▸ **Your instructions**: Pictures excluded, please transcribe exactly the lines from the one with "Sello autoentintable" through the end of the records below, and nothing more.

▸ **Extracted information**:
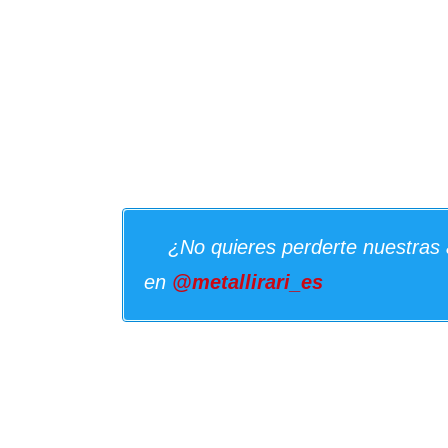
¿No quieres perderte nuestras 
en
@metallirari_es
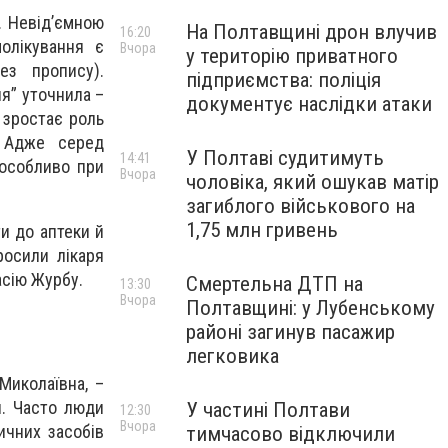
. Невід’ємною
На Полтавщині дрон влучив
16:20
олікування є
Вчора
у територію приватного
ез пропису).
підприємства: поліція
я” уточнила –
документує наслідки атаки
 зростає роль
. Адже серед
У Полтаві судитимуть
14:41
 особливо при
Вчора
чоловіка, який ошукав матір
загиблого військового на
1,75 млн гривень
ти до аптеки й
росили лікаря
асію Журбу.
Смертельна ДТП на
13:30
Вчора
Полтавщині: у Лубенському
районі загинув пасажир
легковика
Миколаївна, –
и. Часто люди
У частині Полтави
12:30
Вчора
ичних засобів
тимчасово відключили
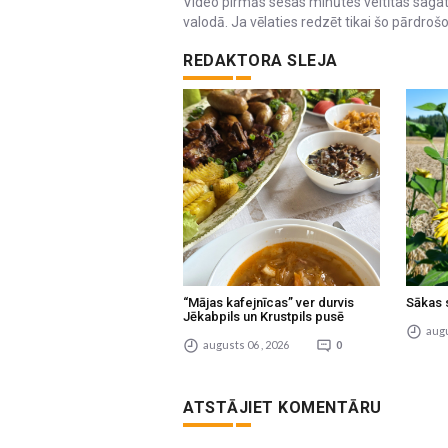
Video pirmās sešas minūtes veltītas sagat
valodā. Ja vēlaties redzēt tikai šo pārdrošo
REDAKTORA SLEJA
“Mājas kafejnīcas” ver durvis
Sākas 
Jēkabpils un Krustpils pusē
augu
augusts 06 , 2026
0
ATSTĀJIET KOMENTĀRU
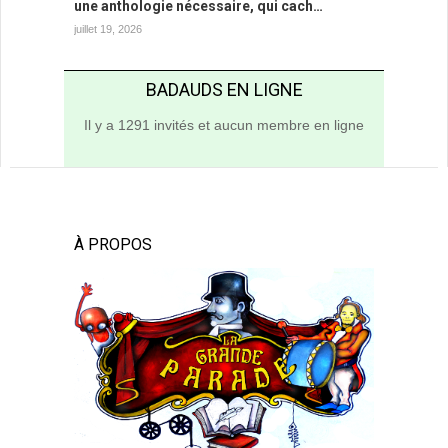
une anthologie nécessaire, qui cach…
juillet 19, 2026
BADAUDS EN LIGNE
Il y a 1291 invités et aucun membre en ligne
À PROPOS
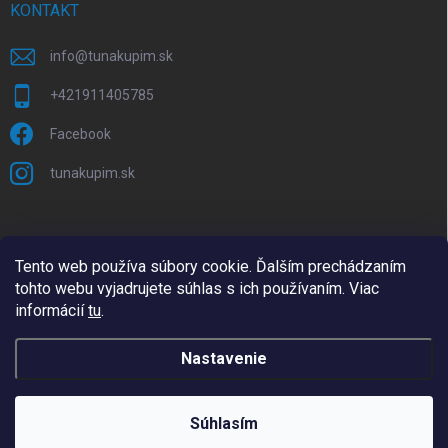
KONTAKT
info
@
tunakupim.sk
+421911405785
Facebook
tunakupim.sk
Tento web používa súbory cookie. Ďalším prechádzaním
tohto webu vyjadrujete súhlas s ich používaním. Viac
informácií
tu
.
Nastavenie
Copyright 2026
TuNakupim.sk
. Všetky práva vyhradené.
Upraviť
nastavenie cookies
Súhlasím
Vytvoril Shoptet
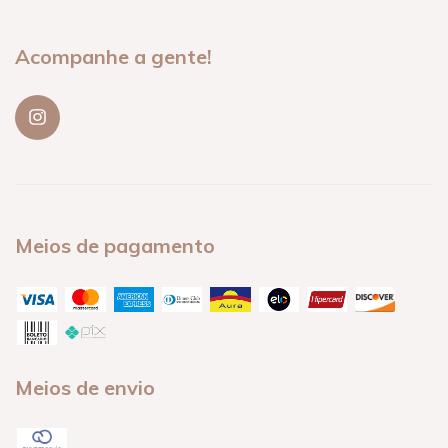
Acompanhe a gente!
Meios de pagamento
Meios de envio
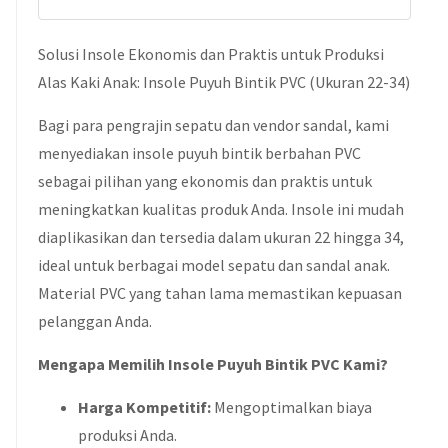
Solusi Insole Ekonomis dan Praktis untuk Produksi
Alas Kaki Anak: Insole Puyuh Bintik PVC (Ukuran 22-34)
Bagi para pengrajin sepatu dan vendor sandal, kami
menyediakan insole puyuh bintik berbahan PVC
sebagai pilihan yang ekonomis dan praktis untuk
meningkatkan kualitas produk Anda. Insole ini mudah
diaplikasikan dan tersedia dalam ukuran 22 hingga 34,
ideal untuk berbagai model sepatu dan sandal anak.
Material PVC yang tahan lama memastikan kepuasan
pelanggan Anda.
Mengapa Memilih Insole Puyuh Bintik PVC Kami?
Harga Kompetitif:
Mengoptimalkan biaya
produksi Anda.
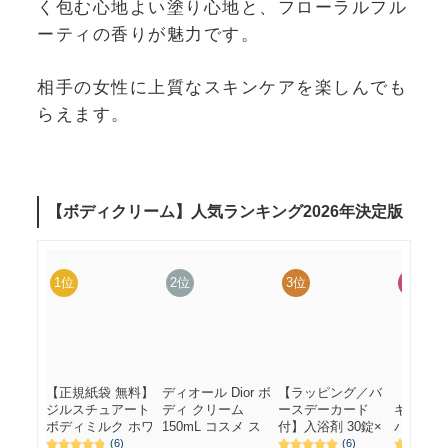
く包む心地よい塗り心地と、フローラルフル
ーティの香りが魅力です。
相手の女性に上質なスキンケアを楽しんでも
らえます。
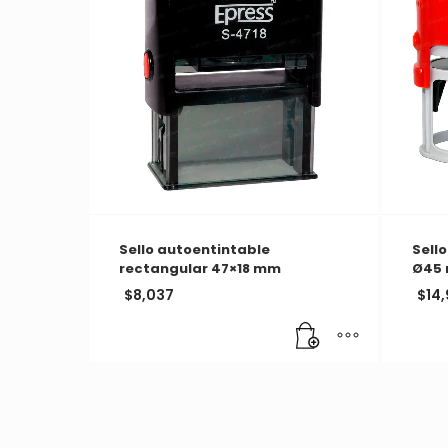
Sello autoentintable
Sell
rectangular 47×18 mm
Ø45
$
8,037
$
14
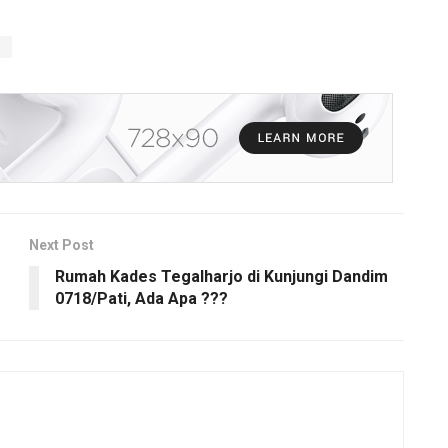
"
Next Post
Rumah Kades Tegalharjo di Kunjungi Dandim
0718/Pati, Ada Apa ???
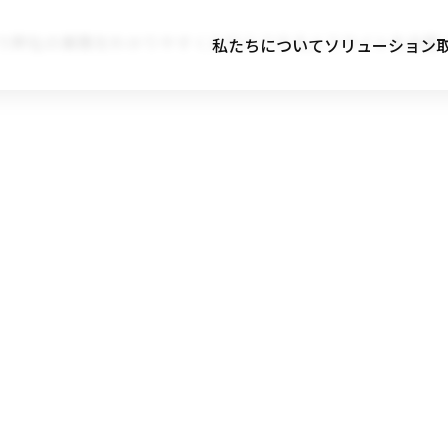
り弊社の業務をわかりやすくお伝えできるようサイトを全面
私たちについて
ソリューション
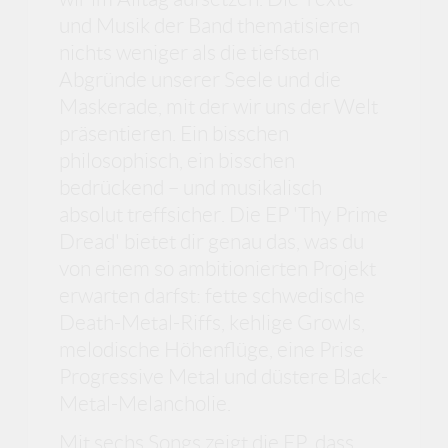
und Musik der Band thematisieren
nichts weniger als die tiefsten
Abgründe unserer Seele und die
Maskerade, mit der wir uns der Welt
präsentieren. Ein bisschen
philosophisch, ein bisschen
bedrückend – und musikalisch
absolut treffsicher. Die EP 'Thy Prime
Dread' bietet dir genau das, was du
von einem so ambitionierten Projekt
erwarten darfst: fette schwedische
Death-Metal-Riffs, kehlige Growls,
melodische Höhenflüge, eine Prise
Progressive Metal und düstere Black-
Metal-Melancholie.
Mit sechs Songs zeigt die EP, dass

▸ **Written reply**:
Sello autoentintable
Sell
rectangular 47×18 mm
Ø45
$
8,037
$
14
"
Next Post
Rumah Kades Tegalharjo di Kunjungi Dandim
0718/Pati, Ada Apa ???
り弊社の業務をわかりやすくお伝えできるようサイトを全面
私たちについて
ソリューション
und Musik der Band thematisieren
nichts weniger als die tiefsten
Abgründe unserer Seele und die
Maskerade, mit der wir uns der Welt
präsentieren. Ein bisschen
philosophisch, ein bisschen
bedrückend – und musikalisch
absolut treffsicher. Die EP 'Thy Prime
Dread' bietet dir genau das, was du
von einem so ambitionierten Projekt
erwarten darfst: fette schwedische
Death-Metal-Riffs, kehlige Growls,
melodische Höhenflüge, eine Prise
Progressive Metal und düstere Black-
Metal-Melancholie.
Mit sechs Songs zeigt die EP, dass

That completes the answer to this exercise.